We live in a sea of acronyms: SOC, MSS, MDR, IDS, IDP, SOCaaS, SECaaS… Three of these in particular are causing consternation in the market: SOCaaS, MSS, and MDR. Let’s see if we can shed some light on them.
Security operations center (SOC)-as-a-service or SOCaaS has gained popularity in recent years with the advent of SaaS-based, multi-tenant, cloud architected security monitoring services. The SOC operates as the brain of the security program, constantly monitoring and alerting security analysts of possible intrusion and attack. It seeks visibility into configuration, patch, and vulnerabilities and is often the first line of defense for an organization.
In a managed security services (MSS) engagement, the organization outsources its management and monitoring (or SOC function) to a third-party service provider like that which Secureworks and IBM offer. Traditional MSS included the management portion of this operation, but in recent years some MSS providers (MSSPs) like Symantec have gotten out of the management business as there are lower margins for product install, configuration, and management. And some would argue that monitoring is the more critical function as that is where the adversary can be seen and caught. This is true, but still others would argue that proper configuration and regular patching (or basic security hygiene) better thwarts the adversary in the first place.
Cloud migration birthed SOCaaS, which provides an automated detection of anomalous behavior, correlation to a database (sometimes a security information and event management (SIEM)) system of known malware, and alerts or blocks on that knowledge. Many of these offerings include algorithmic detection and response methods either at the endpoint (EDR), network (NDR), web (WDR), or cloud (CDR). The platform searches the environment of choice on a continuous basis and checks against known bads. Most of the time SOCaaS providers have level 1 and level 2 SOC analysts who investigate the alert before forwarding it on to the client.

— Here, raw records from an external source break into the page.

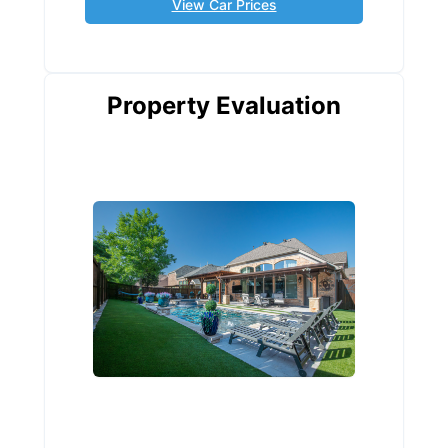
View Car Prices
Property Evaluation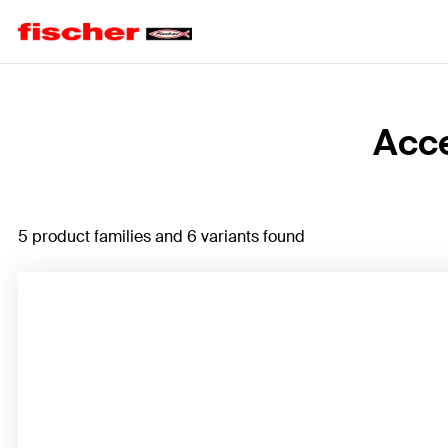
Home
Acce
5 product families and 6 variants found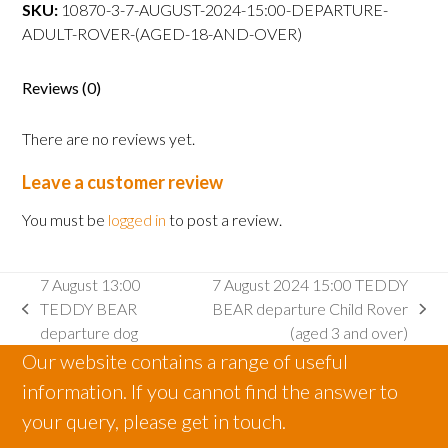
TEDDY
SKU:
10870-3-7-AUGUST-2024-15:00-DEPARTURE-
BEARdeparture
ADULT-ROVER-(AGED-18-AND-OVER)
Adult
Rover
Reviews (0)
(aged
18
There are no reviews yet.
and
over)
Leave a customer review
quantity
You must be
logged in
to post a review.
7 August 13:00
7 August 2024 15:00 TEDDY
TEDDY BEAR
BEAR departure Child Rover
previous
next
departure dog
(aged 3 and over)
post:
post:
Our website contains a range of useful
information. If you cannot find the answer to
your query, please get in touch.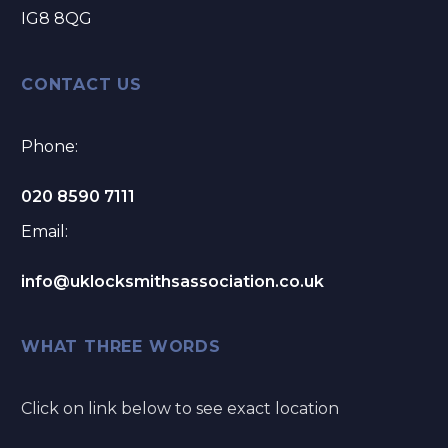
IG8 8QG
CONTACT US
Phone:
020 8590 7111
Email:
info@uklocksmithsassociation.co.uk
WHAT THREE WORDS
Click on link below to see exact location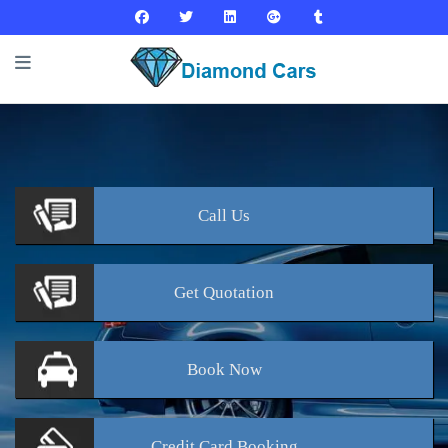
Call
Us
Get
Quotation
Book
Now
Credit Card
Booking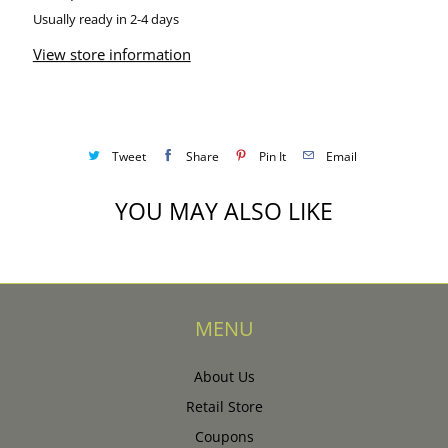
Usually ready in 2-4 days
View store information
Tweet
Share
Pin It
Email
YOU MAY ALSO LIKE
MENU
About Us
Retail Store
Coupons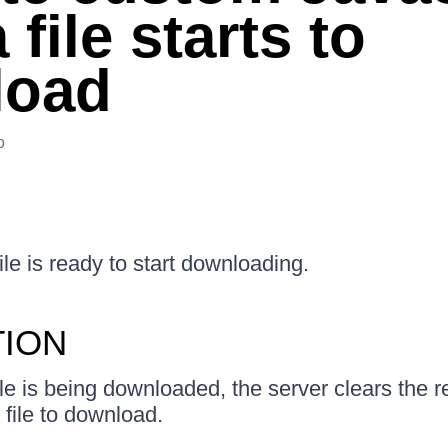
a file starts to
load
o
le is ready to start downloading.
TION
ile is being downloaded, the server clears the
 file to download.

Managed detection and response (MDR) is another new term which is often confused with MSS. MDR can include EDR, NDR, WDR, and/or CDR. The more advanced providers include all. As stated above, these services use algorithms to detect anomalies and alert in near real time. Some providers also offer SOC services and sometimes these are SOCaaS, but not always. Some MSS providers also offer MDR, but rarely vice versa in the traditional definition of MSS. In others words, when an MDR says it offers MSS, they usually do not do the traditional on-premises management. In fact, in a recent ESG study, 29% of respondents stated that the MSSP they were already engaged with offered MDR whereas only 3% stated that their EDR provider also offered MDR.
A fourth area of confusion is co-managed or outsourced SOC services. Typically this begins with a consulting engagement where a provider will help build a client’s SOC and then sometimes manage it with them, or sometimes the client will outsource it entirely.
Clear as mud? The key takeaway here is to know what you need for your company. Small and midsized companies which are cloud native with few security resources will often engage with MDR and SOCaaS. Midsized and larger firms with some security personnel will choose SOCaaS for portions of their architecture that are in the cloud, especially when they have a hybrid environment with multiple cloud hosters in the mix because this is where many SOCaaS providers shine. If larger firms are already engaged in an MSSP relationship, the SOC function will be included and the organization may either use the MSSP’s MDR capabilities (if existent) or bring in its own MDR piecemeal or whole.